I’m not sure how other states do it, but the civil service here LOVES interviewing based on examinations. Case and point: I’m a clerk typist at my current building. The job I’d like to have requires a college education and successfully passing the examination. Great. The problem is that my score has always been a few points too low when they do a new classroom. The fact that I already work here means absolutely nothing when hiring for the higher position.

tl;dr - Not all union state jobs are based on cronyism. In fact, I wager quite a few aren’t at all.

Thank God we have all these Republicans and Right-wingers looking out for the working man, where the theory seems to be: don’t pay people well to do shitty jobs; pay them shit, just don’t tax them.

Chrissakes, I live in Portland, ME, hardly a hot-bed of overpriced living. I make close to the top teir listed in the OP and I’m barely keeping my head above water.
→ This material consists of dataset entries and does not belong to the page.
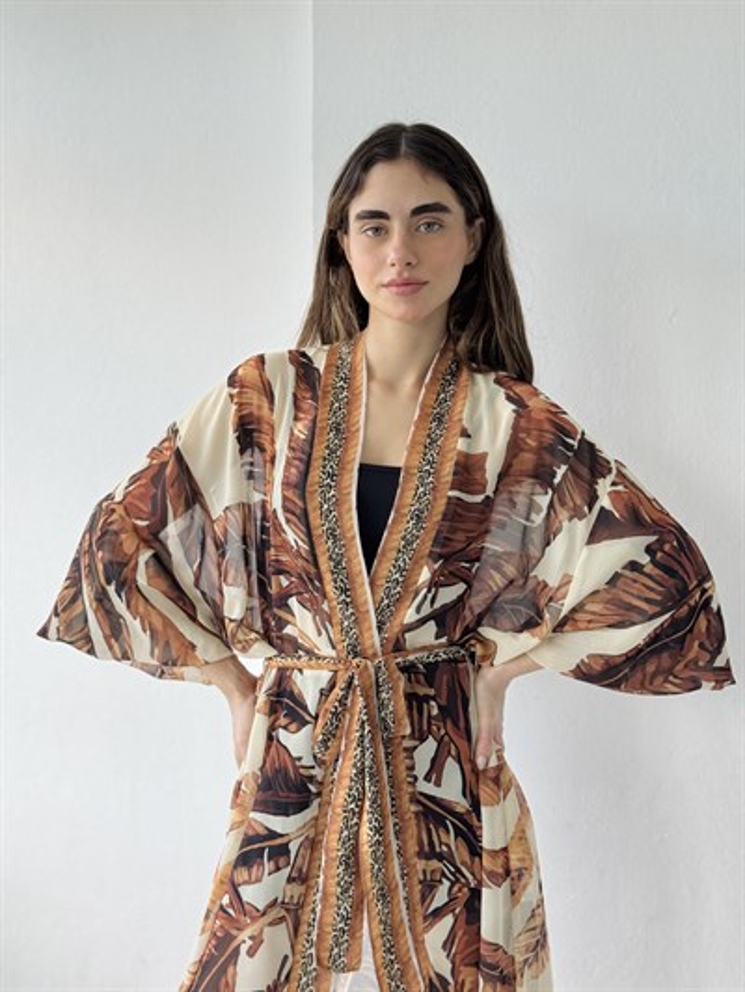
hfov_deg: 30.3
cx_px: 372
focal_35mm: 48
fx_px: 1377
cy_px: 496
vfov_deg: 39.6
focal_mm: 6.76
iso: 50
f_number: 1.78
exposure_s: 1/183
How well do you think $60k goes in New York/New Jersey, especially if you have a family to feed.

On the other hand, that CEO who rakes in the million dollar bonus after the lay-offs and the bail-out money? Totally legitimate. Free market, donchknow?

Instead of justifying this as a fraction of CEO salary, justify it as a multiple of a McDonald’s worker salary. Do you feel that McDonald’s workers should also be paid $31/hr, or do you think what toll booth operators do is worth several times as much?

the job is manifestly unskilled. the job (probably) has 0 educational requirements other than cursory things like “HS diploma”. how else can you separate the wheat from the chaff when making hiring decisions?

you can’t. which opens the door to nepotism.

and, I’m not going to presume to know what goes on in your jurisdiction, but I’m pretty sure people who are connected get their applications put at the top of the pile, regardless of test scores. Frankly, I always thought the way they did it was they had a numerical cut off (below which you were plain ineligible) and then they ranked the scores, but once you were above the cut off extrinsic factors could be utilized in making a hiring decision?

I’m going with: if you think it’s such a great deal, at least try to land the job. If it turns out that you’ve got to know the right people to get the job, THEN you’ve got a point.

At any rate, it seems like a silly thing to argue over. As more and more even occasional turnpike users sign up for EZ Pass, there will be fewer and fewer toll collectors. There really isn’t much money to be saved here in the long run by adjusting their salary scale; the money’s in not needing to hire any new toll collectors as the old ones retire. It’s like arguing over what typewriter repairmen should make.

exactly. not to mention that since everyone pays the tolls, continuing to charge toll rates to support $30 an hour workers will regressively impact other wage workers who are driving on said turnpike to get to their $8 an hour job.